Дёжка неопределенно передернула плечами и посмотрела поверх меня, куда-то далеко.
— Ну, а пасти коров не скучно ли?
— Не-к… Мне нравится. Кругом — воля. Далеко видать. Самолеты летают, ленты по небу делают. Облака разные: только что было такое, а отвернулся — оно уже по-другому. А вчера цапли летали. Четыре штуки. Высоко-высоко. И все — кругами… А ещё хорошо песни петь. Въедешь на горку, глядишь-глядишь вокруг — красота!

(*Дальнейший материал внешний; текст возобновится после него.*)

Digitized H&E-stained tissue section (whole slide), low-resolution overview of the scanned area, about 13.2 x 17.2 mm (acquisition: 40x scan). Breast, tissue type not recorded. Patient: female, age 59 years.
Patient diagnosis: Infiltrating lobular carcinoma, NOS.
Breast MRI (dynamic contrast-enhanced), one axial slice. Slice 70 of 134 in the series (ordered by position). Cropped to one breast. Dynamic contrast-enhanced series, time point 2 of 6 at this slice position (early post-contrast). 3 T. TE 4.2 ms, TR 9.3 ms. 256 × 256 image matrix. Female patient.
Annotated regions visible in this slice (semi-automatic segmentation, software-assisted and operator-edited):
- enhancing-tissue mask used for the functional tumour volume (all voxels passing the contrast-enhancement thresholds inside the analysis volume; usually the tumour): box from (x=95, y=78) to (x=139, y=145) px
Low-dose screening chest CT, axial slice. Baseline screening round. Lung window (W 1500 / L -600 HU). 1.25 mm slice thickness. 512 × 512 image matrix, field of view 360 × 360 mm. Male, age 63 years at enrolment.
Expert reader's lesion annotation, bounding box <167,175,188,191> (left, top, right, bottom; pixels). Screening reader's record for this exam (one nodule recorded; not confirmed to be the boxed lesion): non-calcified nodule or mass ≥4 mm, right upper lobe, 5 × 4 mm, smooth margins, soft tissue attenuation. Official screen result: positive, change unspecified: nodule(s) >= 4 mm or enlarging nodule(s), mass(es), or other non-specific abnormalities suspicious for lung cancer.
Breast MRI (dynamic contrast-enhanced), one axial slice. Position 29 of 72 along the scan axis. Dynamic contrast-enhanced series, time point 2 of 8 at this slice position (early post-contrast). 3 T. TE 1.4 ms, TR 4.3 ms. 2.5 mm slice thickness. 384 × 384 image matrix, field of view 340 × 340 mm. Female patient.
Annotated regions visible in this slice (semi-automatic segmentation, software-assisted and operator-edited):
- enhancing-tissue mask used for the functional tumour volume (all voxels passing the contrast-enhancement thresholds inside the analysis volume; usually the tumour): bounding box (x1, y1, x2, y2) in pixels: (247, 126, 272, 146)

Так бы и полетела… Ну, полететь не полетишь, а покричать охота. Песни сами находят.
— И какие же?
— А всякие.
— Ну, а все-таки?
— «По Дону гуляет…» — слыхали такую?
— Казак молодой?
— Вот-вот! — обрадованно закивала Дёжка.— Эту. А еще — «Выхожу один я на дорогу», знаете?
— А как же!
— «Белеет парус одинокий»?
— Тоже знаю.
— «Пуховый платок»?—теперь уже Дёжка экзаменовала меня.
— Знаю.
— А про калину?
— «Что стоишь качаясь»?
— Не-е! — торжествующе засмеялась она.— То про рябину. А про калину так…— И она, придав лицу строгую отрешенность, напомнила голосом:
— Да, это совсем другая,— рассмеялся я.— И откуда ты все это берешь?
— От бабушки. «Позарастали стежки-дорожки», «Зачем тебя я, милый мой, узнала» — это я от бабушки. Она у нас не ходила, все лежала. И голосу почти не стало. Едва слышно. А все равно пела мне. Возьмет за руку и тихо так напевает… Полежит-полежит, отдохнет и еще споет. Это, говорит, чтобы ты меня помнила… А и верно, я все ее песни помню, ни одной не забыла…
— Теперь уже не забудешь никогда.
Дёжка внимательно посмотрела на меня, осмысливая мои слова.
— Вот… А «Калину красную» — эту я уже без бабушки, по телевизору. А еще Аллу Пугачеву знаю.
— «Все могут короли»?
— Ага! — кивнула Дёжка.
— Нет, бабушкины песни лучше.
— А то еще про маэстро,— и пояснила скороговоркой: «Я в восьмом ряду, в восьмом ряду…»
— Покажи-ка нам все-таки, — перебил я Дёжку,— как на большую дорогу выбраться. Не пойму, куда мы заехали.
— А тут недалеко. Сейчас покажу,— готовно согласилась она.— Вы только за мной поезжайте.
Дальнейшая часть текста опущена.